Neural-Augmented Modeling and Control of Hybrid Series-Parallel Elastic Actuators for Humanoid Robotics

Abstract

Humanoid robots require actuators that are adaptive, efficient, and cost-effective, yet conventional solutions such as harmonic drives often struggle to balance compliance, precision, and affordability. This thesis introduces a neural-augmented modeling and control framework built around a novel hybrid Series-Parallel Elastic Actuator (SEA-PEA). The actuator integrates a BLDC motor, a planetary gearbox, and a rotary pneumatic element, leveraging controlled gearbox backlash to switch between series and parallel elastic behaviors. Within the backlash region, it functions as a Series Elastic Actuator (SEA), providing tunable stiffness through pneumatic pressure, enhancing compliance and safety, and enabling the storage and release of mechanical energy. Outside the region, it transitions to a Parallel Elastic Actuator (PEA), delivering stiff, precise, and energy-efficient torque transmission. To capture these nonlinear dynamics, a hybrid modeling strategy is proposed: an Echo State Network (ESN) for the SEA regime and a Wiener model for the PEA regime. Experimental validation shows that this architecture reduces modeling error compared to conventional ANN approaches. Beyond modeling, the artificial neural network framework was applied to enhance control of the hybrid SEA–PEA actuator itself, showing improved tracking performance and robustness compared to traditional control approaches.

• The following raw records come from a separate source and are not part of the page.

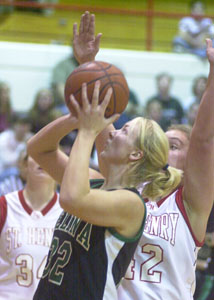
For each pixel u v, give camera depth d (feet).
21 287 17.28
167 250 12.17
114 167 11.19
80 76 10.77
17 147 37.68
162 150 11.18
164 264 12.16
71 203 9.70
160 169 11.50
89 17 13.28
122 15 51.57
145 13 47.52
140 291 12.00
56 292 10.63
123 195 10.30
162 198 12.70
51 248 11.46
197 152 11.89
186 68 45.11
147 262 12.17
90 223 10.65
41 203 18.04
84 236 10.69
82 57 13.28
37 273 17.38
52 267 10.98
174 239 12.24
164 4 58.18
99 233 10.58
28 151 12.84
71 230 11.04
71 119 11.37
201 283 17.62
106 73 10.87
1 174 33.40
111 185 11.12
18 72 43.24
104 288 10.37
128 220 10.39
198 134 11.78
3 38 46.37
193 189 12.07
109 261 10.47
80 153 9.90
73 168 9.82
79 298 10.39
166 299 12.01
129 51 44.88
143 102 44.14
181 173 13.02
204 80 43.47
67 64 43.34
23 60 43.34
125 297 12.07
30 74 43.32
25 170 20.06
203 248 17.92
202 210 12.17
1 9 49.90
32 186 17.87
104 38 47.96
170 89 44.68
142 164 11.20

Building on this foundation, the same neural modeling and control principles were extended to a 12-DOF humanoid robot, where ESN-based Computed Torque Control (CTC) enabled reliable sim-to-real transfer validated both in simulation (PyBullet) and on a physical robot prototype. Compared to PID and torque control, neural-augmented CTC achieved lower mean square error (MSE) and reduced energy consumption, with further improvements under external load when combined with online Recursive Least Squares (RLS) adaptation.